Tuesday, June 10, 2008

Integrity and The Power of NO!

A few weeks ago my life coach and I were discussing the meaning of the word “Integrity” and what it means to different people.

Most people define not having it as lying, stealing, cheating, etc. While these things may in fact represent a lack of integrity, the focus of our conversation was to “Be impeccable with your word” as Don Miguel Ruiz so eloquently puts it in his book The Four Agreements.

We also discussed the importance of communicating our true thoughts and feelings rather than telling others what we “assume” they want to hear. Many times those of us who are struggling with this issue will say anything, in order to spare another person’s feelings or save face. This struck a very deep chord within me.

This was one of the most challenging areas I had to work through in my life. It has cost me marriages, relationships and a couple of businesses.In my former life, I was also known as the “yes” woman.

I can probably write a whole book on the subject. In fact, I probably will someday. The bottom line is, I always felt that I would never be truly accepted if I did not try my best to please everyone around me.

I can remember when Pleasing people was the center of my life. In fact, I even took it a step further when I took it on as a profession and first opened my Metaphysical healing and EFT practice.

Whether that meant taking on more pro-bono clients than I could afford, allowing friends to borrow money that I did not really have, or allowing my old businesses to take a direction that I was not in agreement with in order not to rock the boat with my former business partner, etc.

Sometimes I even made promises I consciously knew I could not keep. Somehow I felt like I did it in order to spare the other person’s feelings. This made me feel better by feeding a “false sense of nobility”. My entire self-image was based upon what I now refer to as Mother Teresa Complex.

We live in a Universe that moves based on cause and effect, there are no exceptions. Each time we break a promise to ourselves or to others we wind up and feeling terrible and somehow need to come up with some sort of a justification for not following through.

For me personally, what it came down to was drowning out my “inner voice” and forsaking my true power in order to appease my ego-identified self. By acquiescing to what I deemed that other people expected of me, I rendered myself powerless as it was not in line with my higher consciousness.

The conundrum is the initial false sense of moral superiority that comes from being the “rescuer” that eventually leads to a sense of moral inferiority. At first the dialogue in ones head may sound like…. “I am so generous; that I am willing to sacrifice myself in order to help others”. Later “Why did I agree to do this, I know I don’t have enough time” etc etc…

It’s easy in retrospect to see how incredibly egoistic and out of integrity that is for anybody. The point here is not to come from a place of judgment, but rather to become aware of these patterns. When we bring things to light, we can then dismantle the pattern.

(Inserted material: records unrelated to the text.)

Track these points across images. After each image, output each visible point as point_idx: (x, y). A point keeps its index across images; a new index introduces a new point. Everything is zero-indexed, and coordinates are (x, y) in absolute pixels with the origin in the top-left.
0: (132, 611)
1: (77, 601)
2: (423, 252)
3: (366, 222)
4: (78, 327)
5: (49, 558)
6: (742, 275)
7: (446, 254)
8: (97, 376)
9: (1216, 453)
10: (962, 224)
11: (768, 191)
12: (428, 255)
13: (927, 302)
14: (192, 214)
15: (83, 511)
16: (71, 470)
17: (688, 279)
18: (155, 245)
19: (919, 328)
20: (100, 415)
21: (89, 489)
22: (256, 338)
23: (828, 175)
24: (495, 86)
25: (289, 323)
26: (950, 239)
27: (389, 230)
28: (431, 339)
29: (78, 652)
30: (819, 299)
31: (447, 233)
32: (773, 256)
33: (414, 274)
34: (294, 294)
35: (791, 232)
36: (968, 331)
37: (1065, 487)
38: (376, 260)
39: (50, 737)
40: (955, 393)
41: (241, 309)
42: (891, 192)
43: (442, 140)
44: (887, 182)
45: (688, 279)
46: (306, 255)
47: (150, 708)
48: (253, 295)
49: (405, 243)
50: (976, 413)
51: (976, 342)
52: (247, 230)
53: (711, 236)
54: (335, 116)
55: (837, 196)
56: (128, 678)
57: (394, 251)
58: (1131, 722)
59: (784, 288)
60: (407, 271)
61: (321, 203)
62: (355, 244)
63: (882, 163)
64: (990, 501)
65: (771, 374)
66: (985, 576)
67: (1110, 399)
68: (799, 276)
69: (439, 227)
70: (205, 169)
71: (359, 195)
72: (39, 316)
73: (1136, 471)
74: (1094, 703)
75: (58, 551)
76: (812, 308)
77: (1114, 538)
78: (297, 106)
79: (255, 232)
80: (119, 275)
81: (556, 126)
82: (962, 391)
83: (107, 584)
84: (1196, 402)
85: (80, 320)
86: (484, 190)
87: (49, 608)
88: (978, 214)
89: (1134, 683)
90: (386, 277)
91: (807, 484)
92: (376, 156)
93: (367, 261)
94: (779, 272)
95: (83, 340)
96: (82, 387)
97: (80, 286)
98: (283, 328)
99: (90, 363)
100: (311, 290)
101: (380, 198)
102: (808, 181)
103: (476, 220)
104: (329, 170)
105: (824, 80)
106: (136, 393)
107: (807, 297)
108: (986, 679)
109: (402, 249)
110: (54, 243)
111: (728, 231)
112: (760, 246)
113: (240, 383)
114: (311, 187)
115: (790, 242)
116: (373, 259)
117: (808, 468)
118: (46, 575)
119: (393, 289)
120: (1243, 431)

Saying “no” or not being able to grant a request that someone we deeply care about is making of us is okay. When we begin to grow spiritually and to embrace our greatness when we release our need to please others. In order to align ourselves with our true greatness (and we are all great), there must be integrity, or congruency between mind, body and spirit.

It is imperative to begin by keeping our word to ourselves. When we begin to explore the possibility of saying “no” it allows us to take responsibility for ourselvelves and at the same time, we free those around us.

Integrity is one of the keys to a successful life.

We may not be able to please everyone, all the time but if we come from a place of integrity, we will be okay no matter what the outcome of the situation and that’s what I call FREEDOM!

Lesson of the week: Be impeccable with your word: Say what you mean and mean what you say. Affirmation: I am willing to release my need to say yes and I now embrace the power of NO.